Love this post. Gives me a warm and fuzzy fall feeling.
Nancy Hill
Aw, warm and fuzzy, thanks! And yes we had a party line too. I will talk to your daughters if you want me to!
Cathy Chester
This is so beautifully written and plays to my emotional sense of the change of seasons. I remember my father taking us to Vermont to learn about the tapping of trees in the beginning of maple syrup season, sloshing through the mud of March to get a bit taste of that luscious syrup. I love the change of seasons. Now I’m ready to move south.

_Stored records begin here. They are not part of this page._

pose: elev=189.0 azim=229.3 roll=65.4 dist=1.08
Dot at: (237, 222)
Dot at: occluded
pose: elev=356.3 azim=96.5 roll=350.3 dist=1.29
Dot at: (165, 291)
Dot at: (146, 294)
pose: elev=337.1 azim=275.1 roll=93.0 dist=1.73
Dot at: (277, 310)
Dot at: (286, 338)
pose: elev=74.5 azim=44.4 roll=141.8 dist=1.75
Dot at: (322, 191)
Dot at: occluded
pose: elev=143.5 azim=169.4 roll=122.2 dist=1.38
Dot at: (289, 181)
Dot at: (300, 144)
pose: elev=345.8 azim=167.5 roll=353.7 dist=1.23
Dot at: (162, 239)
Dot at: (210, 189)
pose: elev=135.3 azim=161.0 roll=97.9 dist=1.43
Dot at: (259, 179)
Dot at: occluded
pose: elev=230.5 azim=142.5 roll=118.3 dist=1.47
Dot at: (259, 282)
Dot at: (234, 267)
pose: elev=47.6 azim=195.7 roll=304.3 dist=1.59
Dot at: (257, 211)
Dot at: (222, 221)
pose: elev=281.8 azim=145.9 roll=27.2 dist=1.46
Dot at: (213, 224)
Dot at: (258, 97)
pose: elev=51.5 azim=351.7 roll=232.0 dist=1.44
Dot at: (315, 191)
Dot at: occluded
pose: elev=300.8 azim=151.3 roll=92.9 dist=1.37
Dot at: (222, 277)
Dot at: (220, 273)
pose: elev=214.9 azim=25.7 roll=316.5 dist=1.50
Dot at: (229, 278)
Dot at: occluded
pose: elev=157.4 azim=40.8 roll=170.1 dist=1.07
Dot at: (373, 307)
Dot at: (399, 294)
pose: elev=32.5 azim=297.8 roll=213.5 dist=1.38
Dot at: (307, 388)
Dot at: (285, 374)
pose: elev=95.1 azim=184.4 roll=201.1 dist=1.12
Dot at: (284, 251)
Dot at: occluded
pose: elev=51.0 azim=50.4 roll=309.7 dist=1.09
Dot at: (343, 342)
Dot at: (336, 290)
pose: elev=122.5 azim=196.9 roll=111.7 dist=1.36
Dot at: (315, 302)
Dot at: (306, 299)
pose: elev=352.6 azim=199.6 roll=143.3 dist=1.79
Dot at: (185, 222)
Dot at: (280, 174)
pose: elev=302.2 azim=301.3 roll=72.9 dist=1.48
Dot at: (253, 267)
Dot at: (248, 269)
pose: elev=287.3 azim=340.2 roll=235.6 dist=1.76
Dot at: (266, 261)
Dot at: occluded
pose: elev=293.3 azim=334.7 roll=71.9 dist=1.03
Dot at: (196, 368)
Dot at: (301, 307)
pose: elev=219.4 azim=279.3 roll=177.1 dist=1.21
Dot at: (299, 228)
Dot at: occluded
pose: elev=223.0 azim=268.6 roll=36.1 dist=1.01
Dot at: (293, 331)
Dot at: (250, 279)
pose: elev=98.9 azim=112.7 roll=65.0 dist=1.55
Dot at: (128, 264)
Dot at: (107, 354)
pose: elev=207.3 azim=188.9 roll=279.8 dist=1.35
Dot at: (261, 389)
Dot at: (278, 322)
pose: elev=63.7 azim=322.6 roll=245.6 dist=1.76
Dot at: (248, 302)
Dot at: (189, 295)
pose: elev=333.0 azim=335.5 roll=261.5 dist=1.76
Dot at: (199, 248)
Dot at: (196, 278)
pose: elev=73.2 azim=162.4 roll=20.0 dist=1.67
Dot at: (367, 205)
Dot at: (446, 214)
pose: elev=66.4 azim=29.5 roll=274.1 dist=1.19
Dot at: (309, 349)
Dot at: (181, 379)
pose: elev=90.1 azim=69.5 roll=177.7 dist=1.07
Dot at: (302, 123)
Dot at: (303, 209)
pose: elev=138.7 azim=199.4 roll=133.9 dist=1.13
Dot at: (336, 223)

You are an incredible writer. Your words went straight from my brain to my heart. Thank you for that.
Nancy Hill
Sugar shacks! We did not do much sugaring in Indiana but I remember my brother trying to boil it down in the house. I am so glad this made you connect with your bygone days. It is good to remember.
Helene Cohen Bludman
Beautifully written, Nancy. Hard to believe that our world has changed so dramatically in our lifetime. It is a blessing to be able to cherish the wonderful memories of a time gone by.
Nancy Hill
My mother remembered the time before cars or planes and I’m in cyberspace. It is amazing!
Mary
How fortunate to be the bridge, you got a taste of how life was and live today with the memories of a lifestyle from years past. Thank you for painting a beautiful picture with your words.
Nancy Hill
Mary, Word pictures – I like that!
Ruth Curran
So fascinating that we grew in the same state, at the same time, watching a lifestyle die out but with such different experiences. My northern Indiana childhood in an area fueled by steel mills, oil refineries, and unregulated soap manufacturing is not that different on a whole lot of levels — I saw change in treatment of people, manufacturing leaving the US and towns dying as thousands of skilled workers were cast off with no place to go. It is odd to be a bridge but nice to know that the company is excellent. A topic for an afternoon in a cool breeze on the porch with the hummingbirds….
Nancy Hill
Yes, I remember the orange sky over The Region. My brothers worked in factories in Fort Wayne that fed into the Detroit supply chain. I used to love taking the train through your homeland to Chicago.
Yes, an afternoon for bridgers with breezes and birds!
Elin Stebbins Waldal
What a lovely blend of history and personal experience. Your description of you with your father is so moving, what a gift he gave by orienting you to all the points of light that stretched across a midnight sky. The other thing about this exquisite post is the blending of the past with your present at the end, there is a sense of peace. Truly beautiful.
Nancy Hill
Thank you Elin. Yes I love how memory allows us to re-experience gifts.
Lois Alter Mark
So beautiful, Nancy. This reads like a piece of literature, with a rich history and a main character I like more and more, as I get to know her better.
Nancy Hill
I am honored that you think my writing is literary and the character is me. Such a compliment!
Doreen McGettigan
This is beautifully written, Nancy.
We are very close in age but I grew up in Philadelphia.
I do remember my grandparent’s living in the country and
still having an outhouse.
Sometimes I think I would love to move to a place where
there was no winter. I wonder if I would miss it…
Nancy Hill
Doreen, I must have lived next to your grandparents! 🙂 Actually, my grandparents had a three-holer.